Project description:Erythropoietin (Epo) is produced by renal Epo-producing cells (REPs) in a hypoxia-inducible manner. The conversion of REPs into myofibroblasts and coincident loss of Epo-producing ability are the major cause of renal fibrosis and anemia. However, the hypoxic response of these transformed myofibroblasts remains unclear. Here, we used complementary in vivo transgenic and live imaging approaches to better understand the importance of hypoxia signaling in Epo production. Live imaging of REPs in transgenic mice expressing green fluorescent protein from a modified Epo-gene locus revealed that healthy REPs tightly associated with endothelium by wrapping processes around capillaries. However, this association was hampered in states of renal injury-induced inflammation previously shown to correlate with the transition to myofibroblast-transformed renal Epo-producing cells (MF-REPs). Furthermore, activation of hypoxia-inducible factors (HIFs) by genetic inactivation of HIF-prolyl hydroxylases (PHD1, PHD2, and PHD3) selectively in Epo-producing cells reactivated Epo production in MF-REPs.
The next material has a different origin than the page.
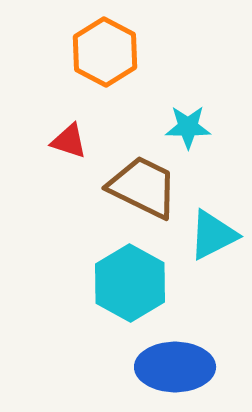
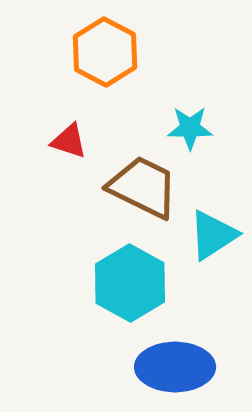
cyan star: moved 2 px right, 1 px down
cyan triangle: rotated 6 degrees counterclockwise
Loss of PHD2 in REPs restored Epo-gene expression in injured kidneys but caused polycythemia. Notably, combined deletions of PHD1 and PHD3 prevented loss of Epo expression without provoking polycythemia. Mice with PHD-deficient REPs also showed resistance to LPS-induced Epo repression in kidneys, suggesting that augmented HIF signaling counterbalances inflammatory stimuli in regulation of Epo production. Thus, augmentation of HIF signaling may be an attractive therapeutic strategy for treating renal anemia by reactivating Epo synthesis in MF-REPs.